WASHINGTON — It looks as though Internet service providers will not be held to a different standard for sharing their subscribers’ online information with third parties than is applied to edge providers such as Google and Facebook.
That was the principal takeaway from last week’s 2-1 vote to delay implementation of the data-security portion of the Federal Communications Commission’s Internet-privacy rules, approved in October under Democratic then-chairman Tom Wheeler and over the dissents of the two Republican commissioners — current chairman Ajit Pai and Michael O’Rielly — who voted last week for the stay.
The interim stay doesn’t actually change anything. It simply prevented the March 2 trigger for applying the requirements, which, like most of the rules, had yet to go into effect more than two years after the FCC gave itself broadband privacy authority under its Title II-based Open Internet Order.
The part of the framework that prevents Internet service providers from requiring their subscribers to submit to third-party information sharing as a quid pro quo of getting broadband service is already in effect, and is not affected by the stay. The rest of the regulations don’t kick in until December at the earliest, according to an FCC source who spoke to Multichannel News on background.
SYNCHING UP RULES
More important was what the stay signaled. Pai has long championed the Federal Trade Commission’s less restrictive approach to overseeing third-party information sharing by edge providers, which do not have an opt-in requirement. ISPs have been pushing hard for an FTC-centric take and had petitioned Pai and company to review and reverse that October decision.
In a joint statement with acting FTC chair Maureen Ohlhausen, Pai said the FCC would harmonize its rules with those of the FTC.
The harmonization will occur either by recrafting the broadband privacy order or by reversing the classification of broadband ISPs as common carriers under Title II of the Communications Act, which is how the FCC deeded itself the authority over broadband privacy in the first place.

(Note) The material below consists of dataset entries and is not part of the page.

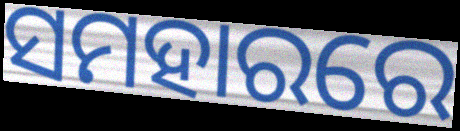
ସମହାରରେ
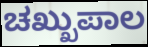
ಚಖ್ಖುಪಾಲ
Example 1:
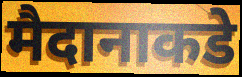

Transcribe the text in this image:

मैदानाकडे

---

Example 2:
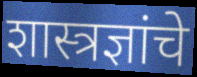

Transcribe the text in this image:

शास्त्रज्ञांचे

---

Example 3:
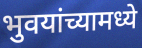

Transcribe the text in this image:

भुवयांच्यामध्ये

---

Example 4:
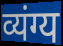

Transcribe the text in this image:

व्यंग्य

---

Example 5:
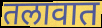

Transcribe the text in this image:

तलावात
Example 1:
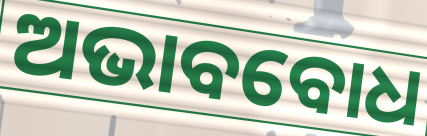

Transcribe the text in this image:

ଅଭାବବୋଧ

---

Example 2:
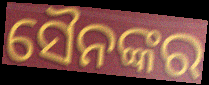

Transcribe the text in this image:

ସୈନଙ୍କର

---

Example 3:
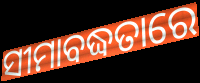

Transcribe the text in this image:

ସୀମାବଦ୍ଧତାରେ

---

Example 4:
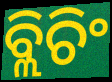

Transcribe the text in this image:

ବ୍ଲିଚିଂ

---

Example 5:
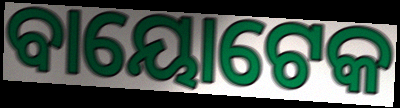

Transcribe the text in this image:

ବାୟୋଟେକ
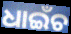
ଧାଇଁଚ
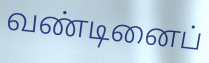
வண்டினைப்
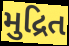
મુદ્રિત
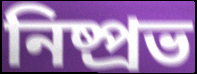
নিষ্প্রভ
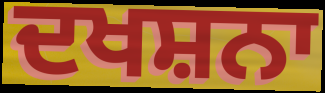
ਦਖਸ਼ਨਾ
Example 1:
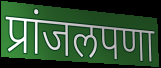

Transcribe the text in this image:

प्रांजलपणा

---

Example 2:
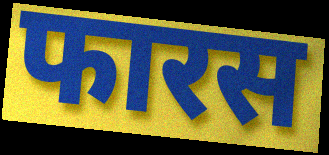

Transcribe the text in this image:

फारस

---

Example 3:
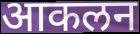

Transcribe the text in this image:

आकलन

If that happens, authority over Internet privacy will revert to the FTC, and the regulations for ISPs and edge providers will be harmonized by default.
That appears to be OK with both Pai and Ohlhausen.

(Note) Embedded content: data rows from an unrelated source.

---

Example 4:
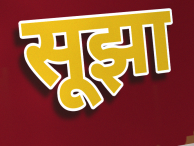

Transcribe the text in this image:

सूझा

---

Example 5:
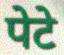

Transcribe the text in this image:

पेटे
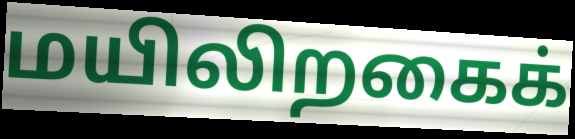
மயிலிறகைக்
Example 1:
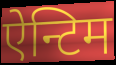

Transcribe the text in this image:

ऐन्टिम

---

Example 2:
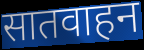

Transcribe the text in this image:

सातवाहन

“We still believe that jurisdiction over broadband providers’ privacy and data security practices should be returned to the FTC, the nation’s expert agency with respect to these important subjects,” the two chairs said in a joint statement last week. “All actors in the online space should be subject to the same rules, enforced by the same agency.”

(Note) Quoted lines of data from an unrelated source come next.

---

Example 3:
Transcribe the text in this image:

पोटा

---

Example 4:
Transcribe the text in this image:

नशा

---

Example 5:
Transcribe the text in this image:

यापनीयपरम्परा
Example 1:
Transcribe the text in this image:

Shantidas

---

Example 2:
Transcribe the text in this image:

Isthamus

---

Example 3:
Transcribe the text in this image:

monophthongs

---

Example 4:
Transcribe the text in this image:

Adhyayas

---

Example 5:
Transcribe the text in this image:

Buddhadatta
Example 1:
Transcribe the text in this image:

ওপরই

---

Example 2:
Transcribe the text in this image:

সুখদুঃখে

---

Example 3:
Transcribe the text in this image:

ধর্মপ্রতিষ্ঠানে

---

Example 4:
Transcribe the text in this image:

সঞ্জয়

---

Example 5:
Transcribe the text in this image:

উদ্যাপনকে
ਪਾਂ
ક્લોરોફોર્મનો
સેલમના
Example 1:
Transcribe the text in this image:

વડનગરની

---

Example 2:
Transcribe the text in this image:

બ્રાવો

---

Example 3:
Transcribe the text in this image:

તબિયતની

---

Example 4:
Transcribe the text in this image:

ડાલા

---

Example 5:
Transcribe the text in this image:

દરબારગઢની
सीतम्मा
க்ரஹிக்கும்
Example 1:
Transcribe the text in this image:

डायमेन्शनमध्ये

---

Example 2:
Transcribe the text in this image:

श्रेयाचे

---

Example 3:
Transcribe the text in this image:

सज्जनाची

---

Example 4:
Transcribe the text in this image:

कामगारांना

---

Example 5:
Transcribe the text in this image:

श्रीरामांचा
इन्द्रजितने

But reversing Title II is a longer-range project, a point that Pai essentially conceded in saying that recrafting the regulations to square with the FTC is an interim fix.
The data-security rule that was stayed would only have required ISPs to make best efforts to protect data, so what was the big issue that required an interim stay?
“If he really wants to rewrite the order because he says it is not consistent with what the FTC is doing, then what’s the point of having businesses run around and do one thing when he is going to turn around and say do something different in three months?” asked a cable executive speaking not for attribution. “That is actually a rational thing to do, whether or not you believe what he is doing is right.”
Pai essentially did the same thing informally with the small business waiver of the Open Internet Order’s transparency rules. Although the waiver expired and the rules kicked in Jan. 17, Pai signaled to the industry that the FCC would not do anything before he could extend the waiver, which he did soon after taking over the FCC Jan. 23.
It is unclear what impact Pai’s decision will have on the parallel effort in Congress to use the Congressional Review Act invalidate the October 2016 broadband privacy order.
Rep. Marsha Blackburn (R-Tenn.) was hoping to get agreement among Republicans for a resolution, but there was no timetable on that, and Pai’s move could reduce the Republican pressure for congressional action. A Blackburn spokesperson had not returned a request for comment at press time But on the Senate side, Republican Jeff Flake of Arizona said he still planned to introduce a CRA scrapping the rules and essentially leaving the field clear for Pai’s rewrite.
In an op-ed in The Wall Street Journal, Flake said “the resolution would scrap the FCC’s newly imposed privacy rules in the hope that it would follow the FTC’s successful sensitivity-based framework,” which Pai has signaled will be the case.
DEMS: ‘WILD WEST’ APPROACH
Meanwhile, Democrats led by Sen. Ed Markey (D-Mass.) were seeing doom and gloom in the move, saying it heralded the killing of all the privacy rules and a “wild west” approach to privacy that would allow abusive practices with impunity.
Hardly, said fans of the FTC’s approach (see Viewpoint).
“Consumers will not be harmed because all this FCC decision does is maintain the status quo that has existed since the FCC adopted the Open Internet Order,” said the 21st Century Privacy Coalition, whose members include cable and telco ISPs. “The security of consumers’ online information will remain protected during the FCC’s reconsideration proceeding by the FCC’s application of Section 222 of the Communications Act to ISPs; the FCC’s May 2015 Enforcement Advisory, which the FCC issued almost two years ago to provide guidance while it developed broadband privacy rules and which will continue to apply during the FCC’s reconsideration proceeding; and the ISPs’ privacy principles, which cover data security and data breach notifications, among other things.”